◆ About this task: Your answer consists of the lines in the data that contain "Print". Copy each of them.

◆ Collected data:
######
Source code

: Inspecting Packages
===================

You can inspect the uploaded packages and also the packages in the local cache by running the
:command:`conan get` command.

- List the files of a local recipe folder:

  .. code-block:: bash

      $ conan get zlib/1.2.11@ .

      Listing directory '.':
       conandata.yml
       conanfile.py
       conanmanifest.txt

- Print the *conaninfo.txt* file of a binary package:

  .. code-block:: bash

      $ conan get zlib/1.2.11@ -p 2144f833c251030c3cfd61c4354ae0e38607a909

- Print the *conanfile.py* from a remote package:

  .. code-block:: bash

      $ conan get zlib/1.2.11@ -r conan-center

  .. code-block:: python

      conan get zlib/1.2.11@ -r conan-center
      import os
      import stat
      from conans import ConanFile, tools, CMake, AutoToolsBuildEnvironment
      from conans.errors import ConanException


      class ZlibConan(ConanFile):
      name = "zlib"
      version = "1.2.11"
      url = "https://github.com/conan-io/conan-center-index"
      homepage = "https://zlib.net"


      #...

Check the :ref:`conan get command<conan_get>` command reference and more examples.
######
◆ Task solution:
- Print the *conaninfo.txt* file of a binary package:
- Print the *conanfile.py* from a remote package:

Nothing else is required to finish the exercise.